Author : Patricia Stewart, Staff Writer

During their first month on Mars, the two-man and two-woman crew made the most significant discovery in the history of mankind. While exploring the Grover Caves in the Scandia Tholi Mountains, they discovered irrefutable evidence of indigenous, but now extinct, intelligent life. The Caves turned out to be a complex underground city that had contained at least a million beings. Radiometric dating revealed that a civilized Martian society had flourished for thousands of centuries, but ultimately perished more than a billion years ago. Scientists concluded that as Mars’ metallic core solidified, the magnetic field disappeared, and the solar wind slowly, but relentlessly, blew the atmosphere into space, forcing the Martians underground. It was theorized that eventually their numbers dwindled, and their society became unsustainable.
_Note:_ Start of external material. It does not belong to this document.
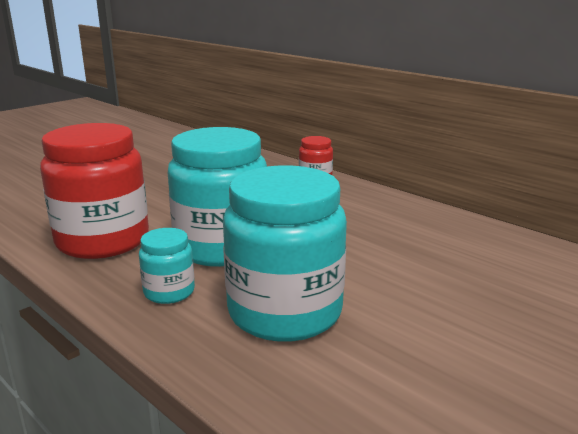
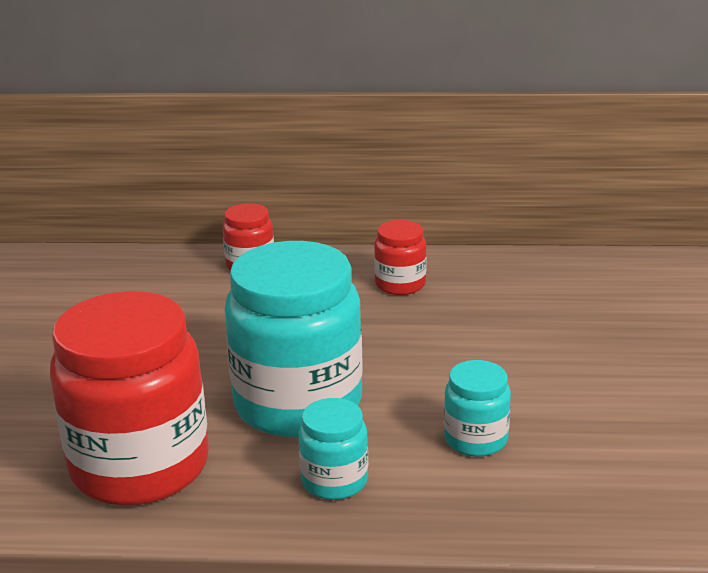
camera: 40 degrees left, 5 degrees up
turquoise jar [223,165,347,342] -> turquoise jar [444,360,511,457], size x0.47
none -> red jar [374,220,427,295]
There was no archeological evidence that the Martians ultimately adapted, or that they had the technology to escape. Apparently, the Martians died along with their planet.

***

Dakota Dalton was driving the two-man Transportation Vehicle from the excavation site back to the base camp. Its treads kicked up two parallel red rooster tails as it trekked through the fine Martian dust. “Did you know today is Christmas?”

“I hope you’re not expecting a present,” replied Tom Barrymore. “The Mall is 100 million miles away. Besides, we’re in the middle of the Martian summer.”

“It’s summertime in Argentina too, and they’re celebrating Christmas. Com’on Tom, get in the spirit. We have so much to be thankful for. Look at that,” he said as he pointed to a bright blue-white point of light above the eastern horizon. “How can you look at the Earth and not feel…” Suddenly, the vehicle began to shake violently as the ground began to collapse beneath them. They tumbled a hundred feet into a subterranean cavern, landing upside down. Dakota found himself helplessly pinned under a heavy shipping crate. His probing fingers felt the sharp edges of his fractured right femur protruding through his coveralls. Tom was lying a few feet away. His neck was bent backward at a grotesque angle. Dakota could hear a hissing sound as air escaped from the pressurized vehicle.

A voice came from the radio. “This is Lowell Base,” said Jill Ignatuk, the mission commander. “We’re receiving an automated distress signal. Is everything okay? Hello? Dakota, Tom? Damn. If you can here me, we have your coordinates. We’ll be there in 90 minutes. Hang on.”

But even as Jill was talking, Dakota could hear the pitch of her voice change as the air in the transport became thinner and thinner. He wouldn’t last 90 minutes. Hell, he probably wouldn’t last 90 seconds. As the oxygen content dropped below critical levels, his vision began to fade as he was losing consciousness. There were flashes of light, blurry ghostlike images, then blackness.

When Dakota woke up at the Lowell Base infirmary he saw the commander’s smiling face looking down at him. Tom was standing next to her. “Commander,” Dakota asked, “how did you get to us so fast? I thought we were dead?”

“It took us over two hours to reach you two at the bottom of that hole. When we opened the airlock, you were laying side by side next to the hatch. There was blood on your uniform, but you didn’t have any wounds. When we got you both back to base, we took x-rays. Apparently, you had sustained a compound leg fracture, and Tom’s neck had been broken. How did you set your own leg, and treat Tom’s broken vertebrae?”

“It wasn’t me, Commander,” Dakota replied. “I have trouble putting on a Band-Aid.”